When a line of the entries contains "POTRESA", please list that line.

Transcribed page contents:
= = =

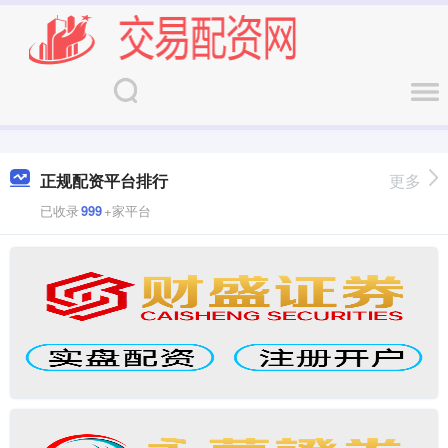
正规配资平台排行
更多
已收录
999
+家平台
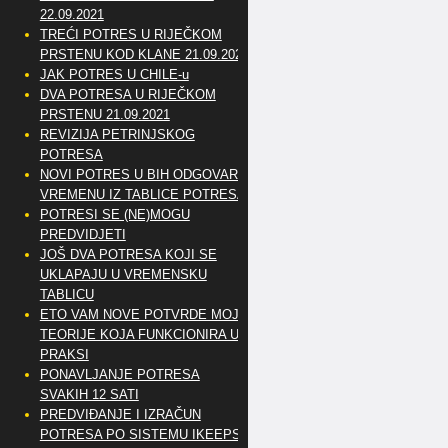
22.09.2021
TREĆI POTRES U RIJEČKOM
PRSTENU KOD KLANE 21.09.2021
JAK POTRES U CHILE-u
DVA POTRESA U RIJEČKOM
PRSTENU 21.09.2021
REVIZIJA PETRINJSKOG
POTRESA
NOVI POTRES U BIH ODGOVARA
VREMENU IZ TABLICE POTRESA
POTRESI SE (NE)MOGU
PREDVIDJETI
JOŠ DVA POTRESA KOJI SE
UKLAPAJU U VREMENSKU
TABLICU
ETO VAM NOVE POTVRDE MOJE
TEORIJE KOJA FUNKCIONIRA U
PRAKSI
PONAVLJANJE POTRESA
SVAKIH 12 SATI
PREDVIĐANJE I IZRAČUN
POTRESA PO SISTEMU IKEEPS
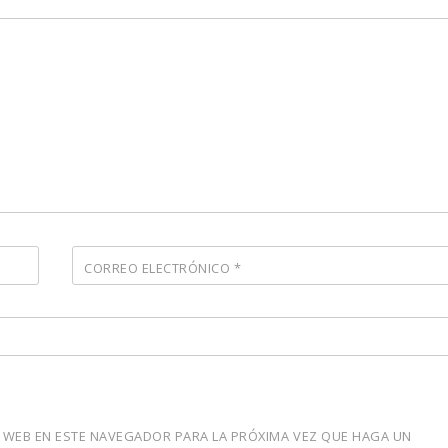
CORREO ELECTRÓNICO
*
 WEB EN ESTE NAVEGADOR PARA LA PRÓXIMA VEZ QUE HAGA UN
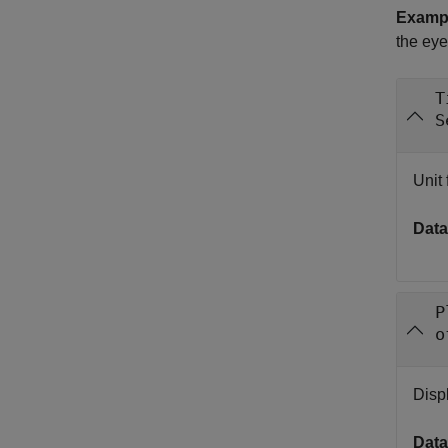
Examp
the eye
T
S
Unit 
Data
P
o
Disp
Data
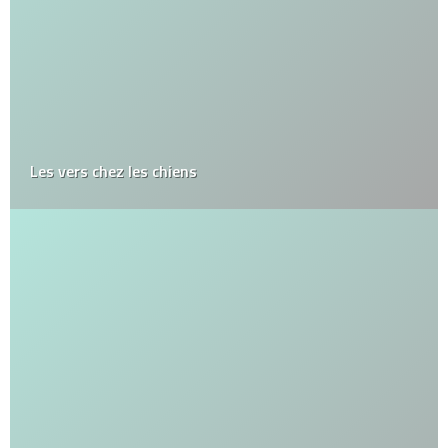
Les vers chez les chiens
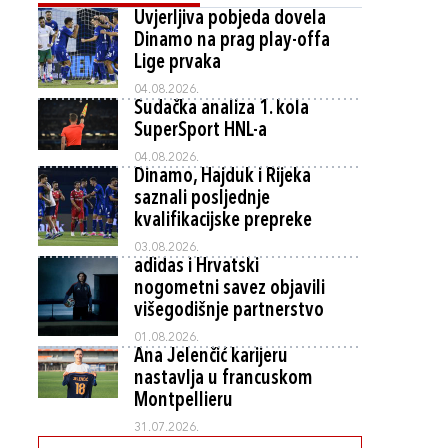
Uvjerljiva pobjeda dovela
Dinamo na prag play-offa
Lige prvaka
04.08.2026.
Sudačka analiza 1. kola
SuperSport HNL-a
04.08.2026.
Dinamo, Hajduk i Rijeka
saznali posljednje
kvalifikacijske prepreke
03.08.2026.
adidas i Hrvatski
nogometni savez objavili
višegodišnje partnerstvo
01.08.2026.
Ana Jelenčić karijeru
nastavlja u francuskom
Montpellieru
31.07.2026.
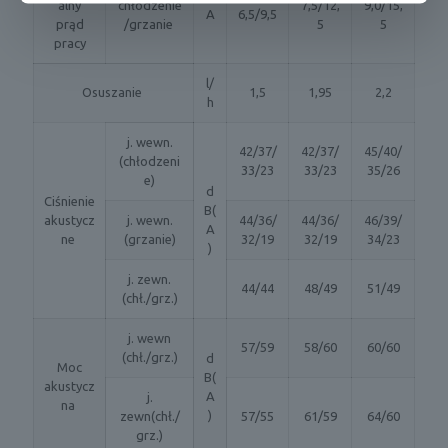
alny
chłodzenie
7,5/12,
9,0/15,
A
6,5/9,5
prąd
/grzanie
5
5
pracy
l/
Osuszanie
1,5
1,95
2,2
h
j. wewn.
42/37/
42/37/
45/40/
(chłodzeni
33/23
33/23
35/26
e)
d
Ciśnienie
B(
akustycz
j. wewn.
44/36/
44/36/
46/39/
A
ne
(grzanie)
32/19
32/19
34/23
)
j. zewn.
44/44
48/49
51/49
(chł./grz.)
j. wewn
57/59
58/60
60/60
(chł./grz.)
d
Moc
B(
akustycz
A
j.
na
)
zewn(chł./
57/55
61/59
64/60
grz.)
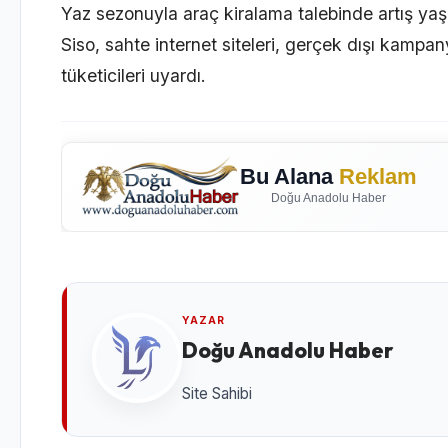
Yaz sezonuyla araç kiralama talebinde artış ya
Siso, sahte internet siteleri, gerçek dışı kampany
tüketicileri uyardı.
Bu Alana
Reklam
Doğu Anadolu Haber
YAZAR
Doğu Anadolu Haber
Site Sahibi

= = =

(Output for this exercise):
DVA POTRESA U RIJEČKOM
POTRESA
VREMENU IZ TABLICE POTRESA
JOŠ DVA POTRESA KOJI SE
PONAVLJANJE POTRESA
POTRESA PO SISTEMU IKEEPS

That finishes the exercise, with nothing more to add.